* [Exercise aim] Replace "scientific name" with "species name" in every entry and keep everything else the same. Leave out the pictures.

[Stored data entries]
___

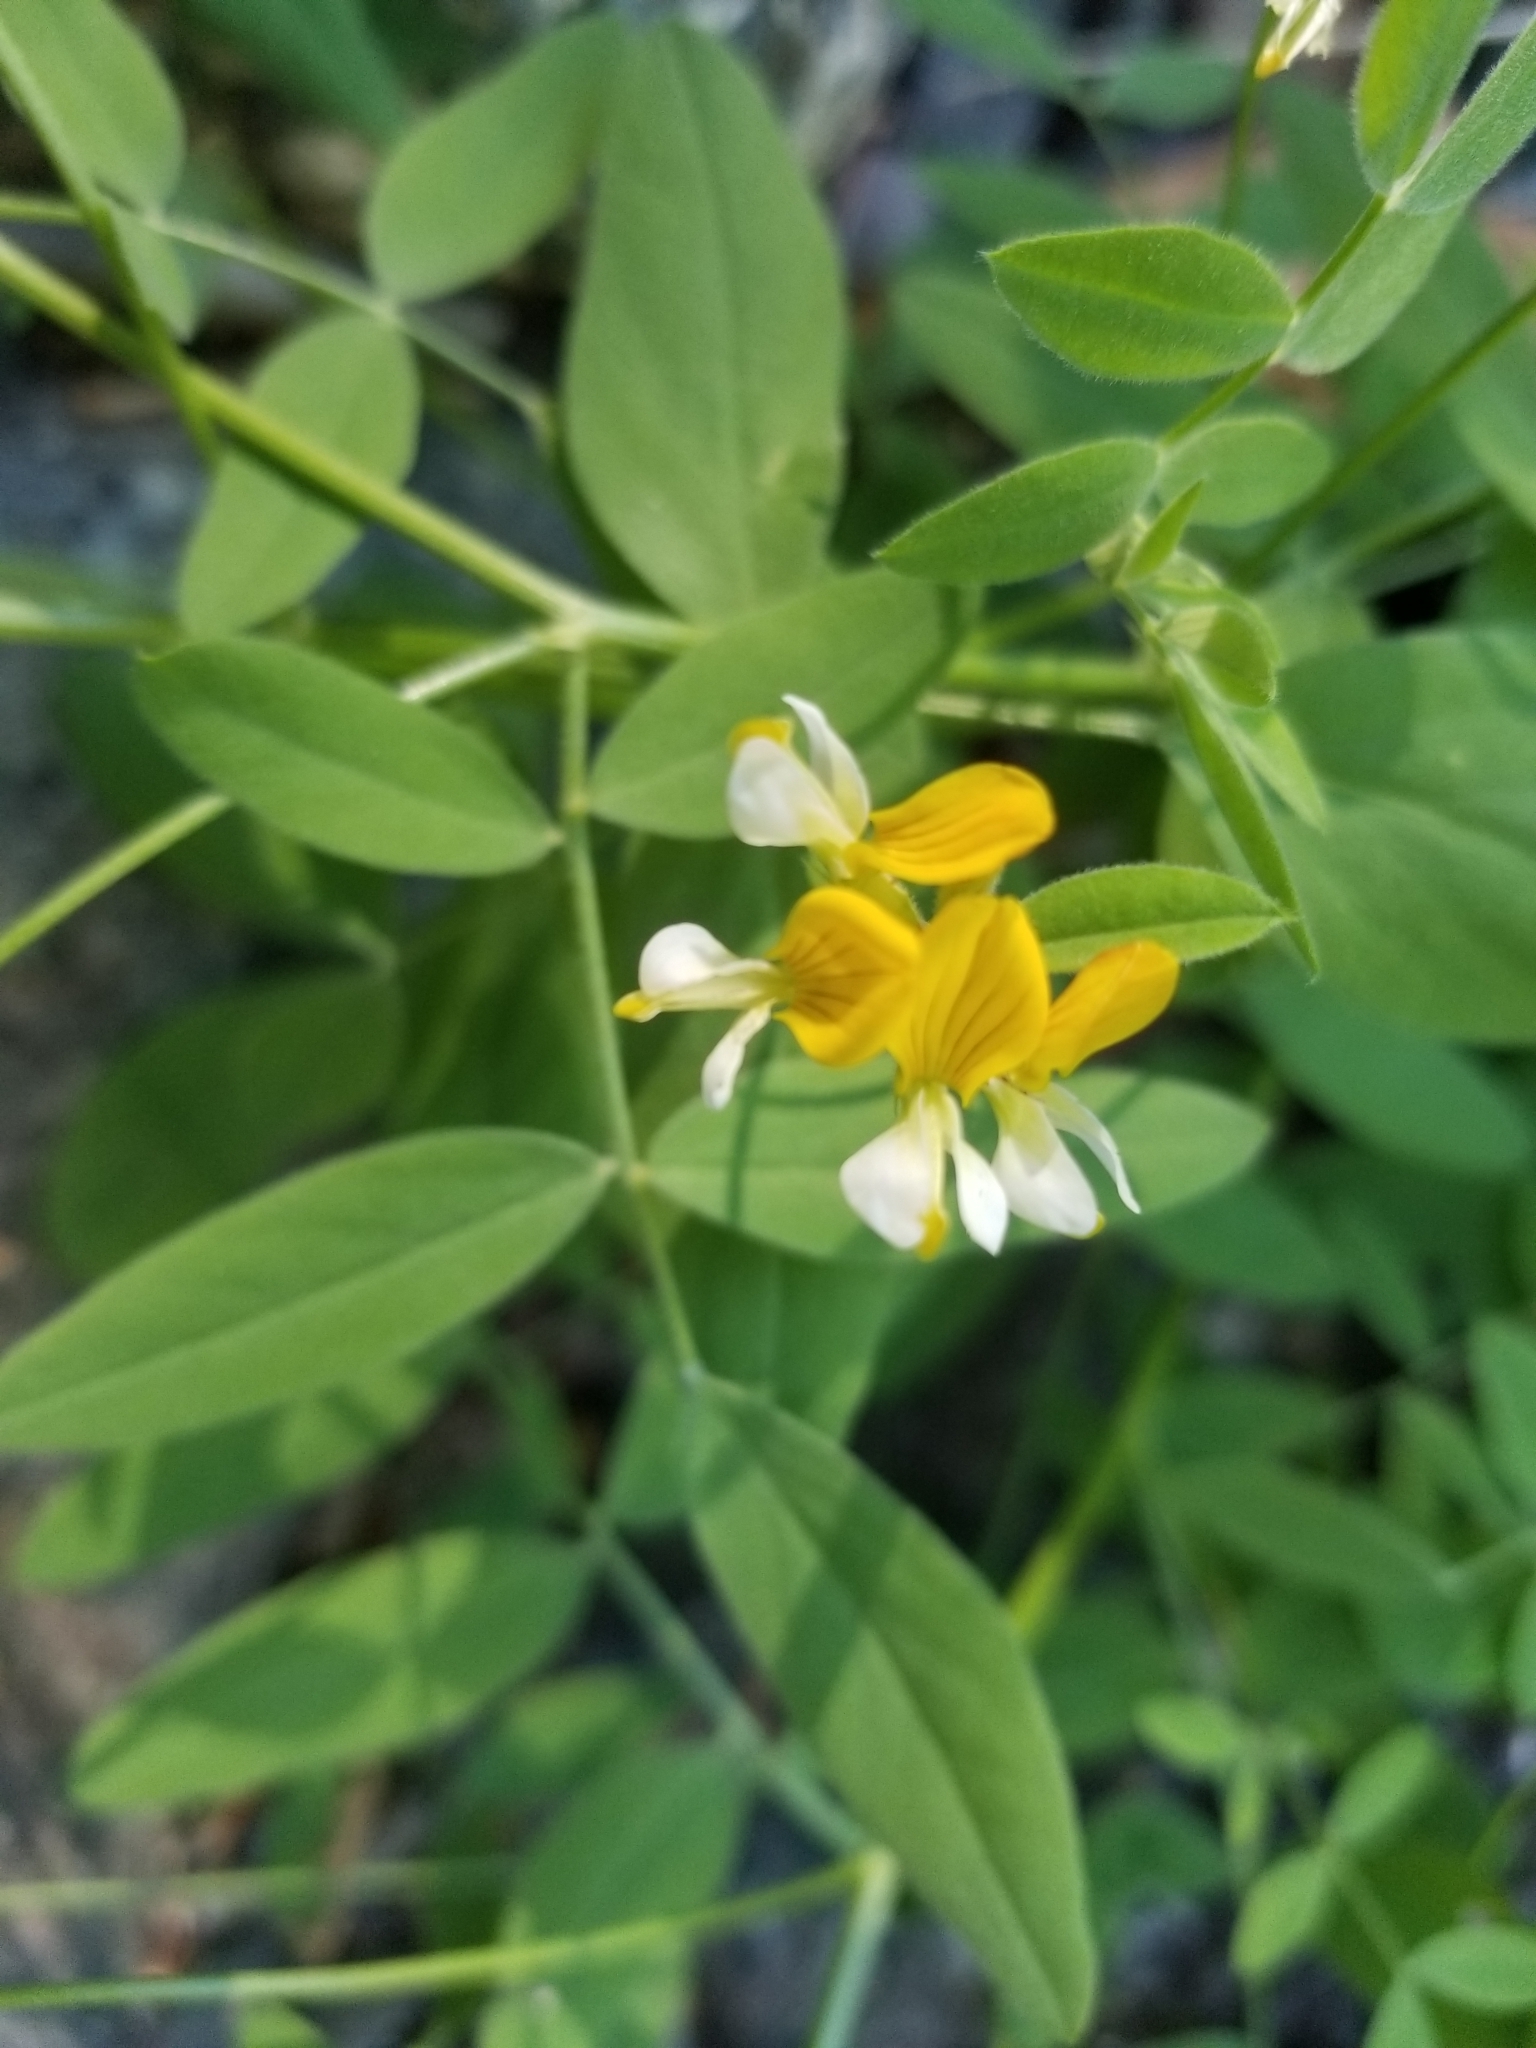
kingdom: Plantae
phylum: Tracheophyta
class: Magnoliopsida
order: Fabales
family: Fabaceae
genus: Hosackia
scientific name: Hosackia oblongifolia
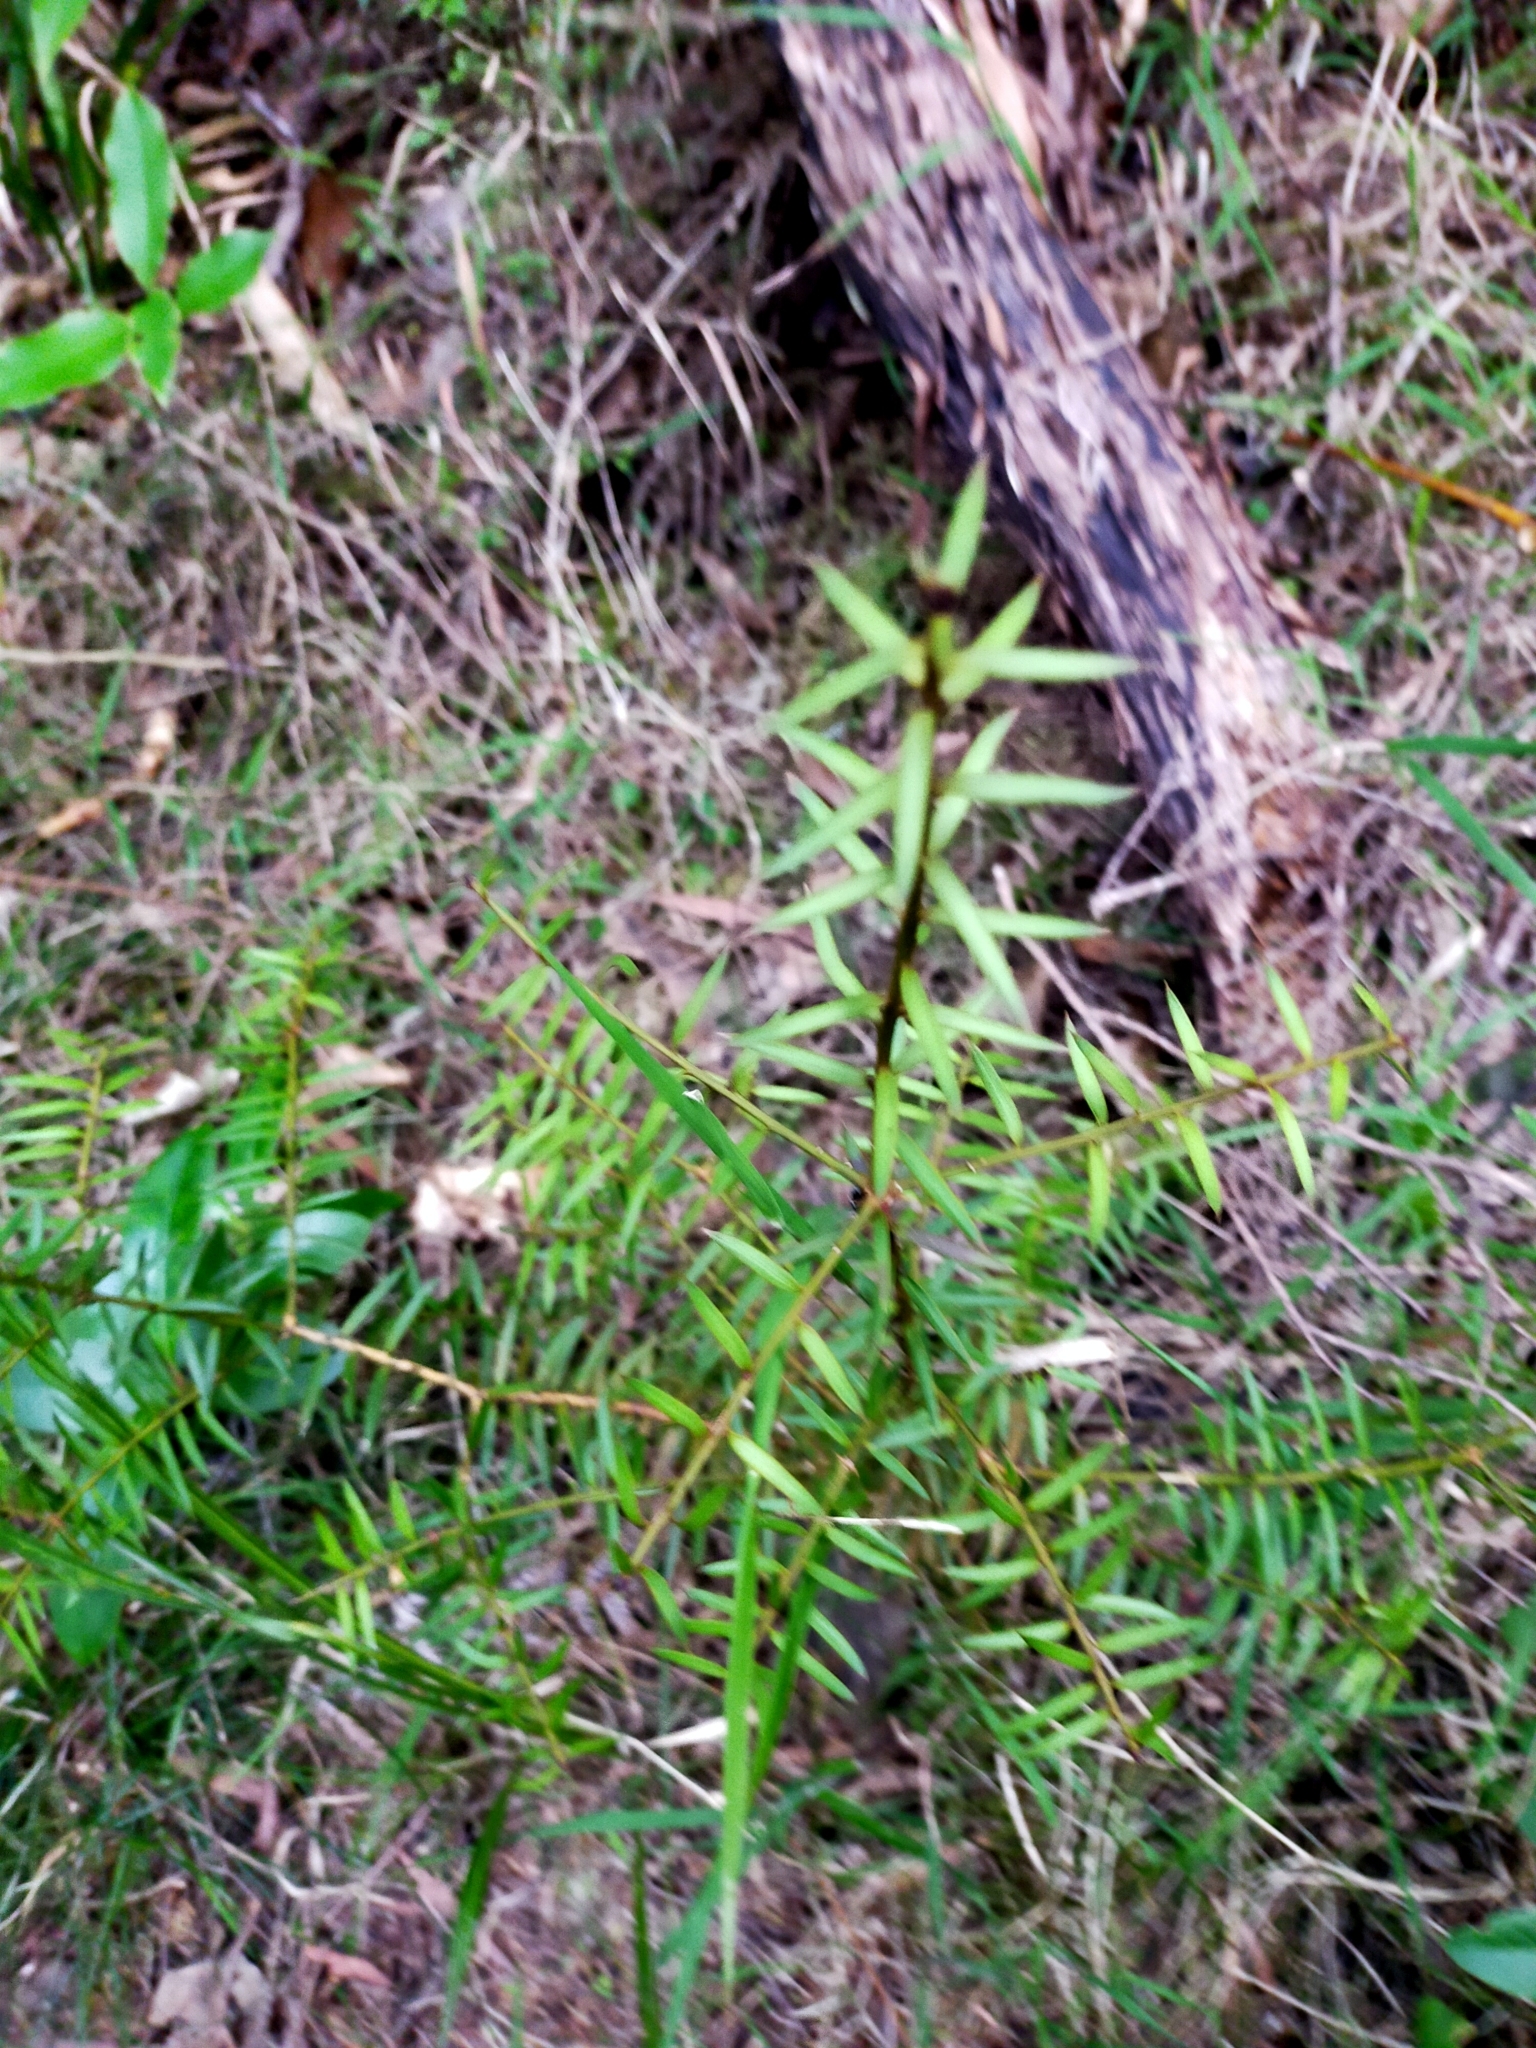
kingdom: Plantae
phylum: Tracheophyta
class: Pinopsida
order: Pinales
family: Podocarpaceae
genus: Podocarpus
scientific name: Podocarpus totara
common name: Totara
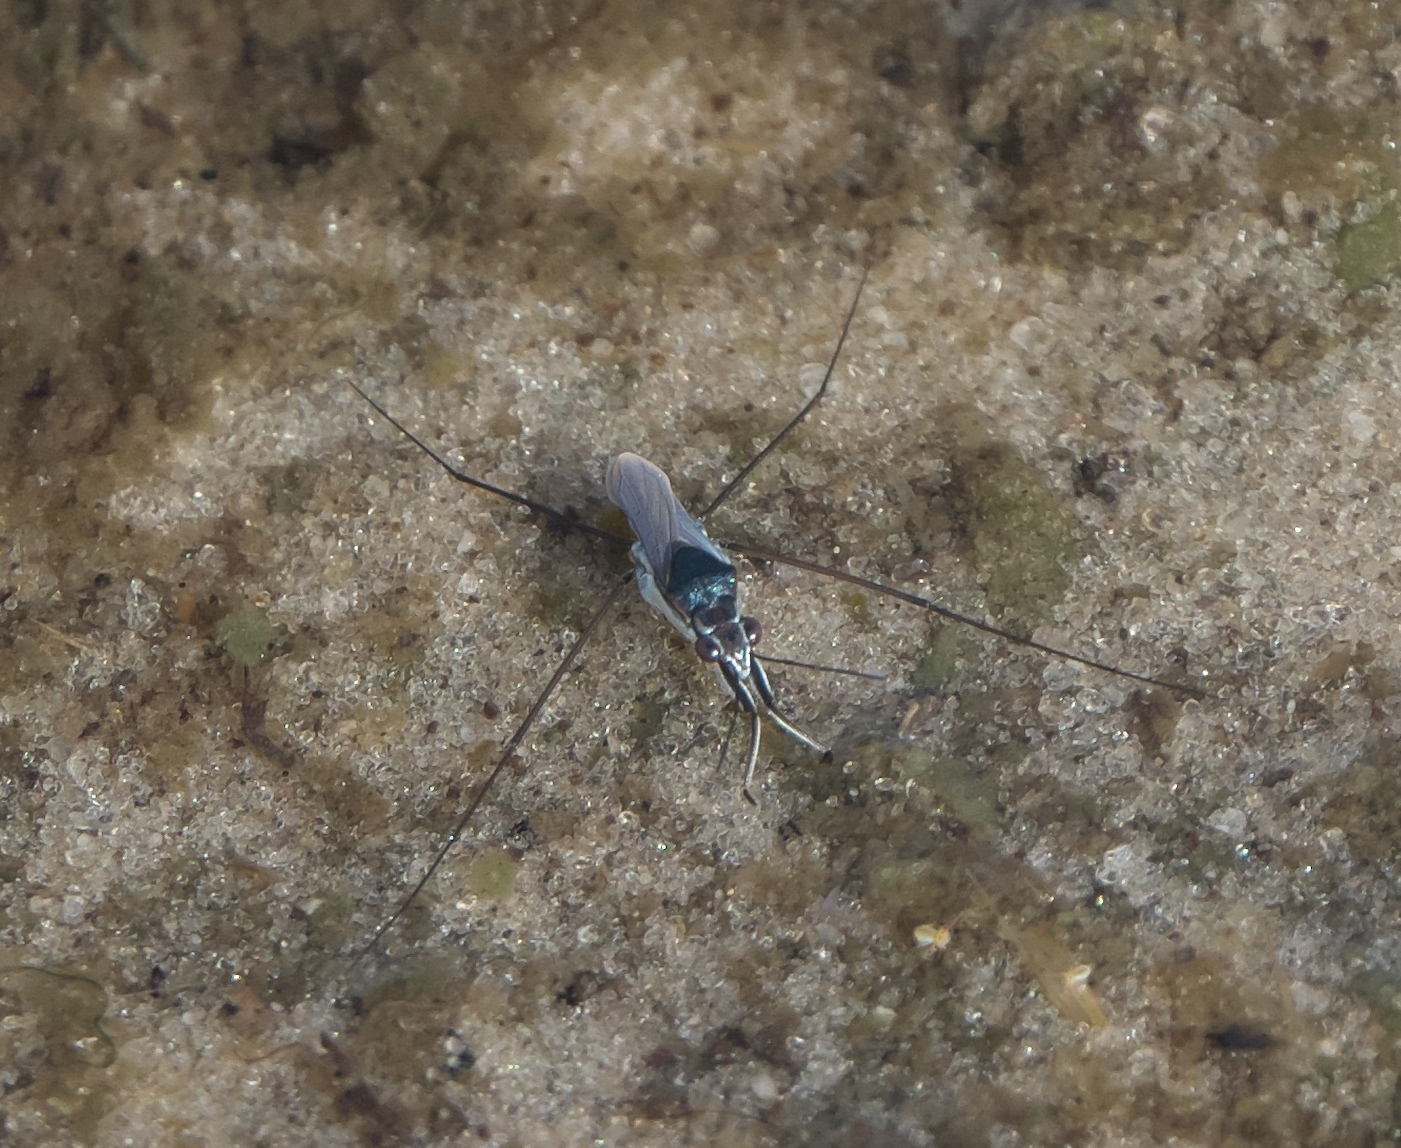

___

* [Problem solution]
kingdom: Plantae
phylum: Tracheophyta
class: Magnoliopsida
order: Fabales
family: Fabaceae
genus: Hosackia
species name: Hosackia oblongifolia
kingdom: Plantae
phylum: Tracheophyta
class: Pinopsida
order: Pinales
family: Podocarpaceae
genus: Podocarpus
species name: Podocarpus totara
common name: Totara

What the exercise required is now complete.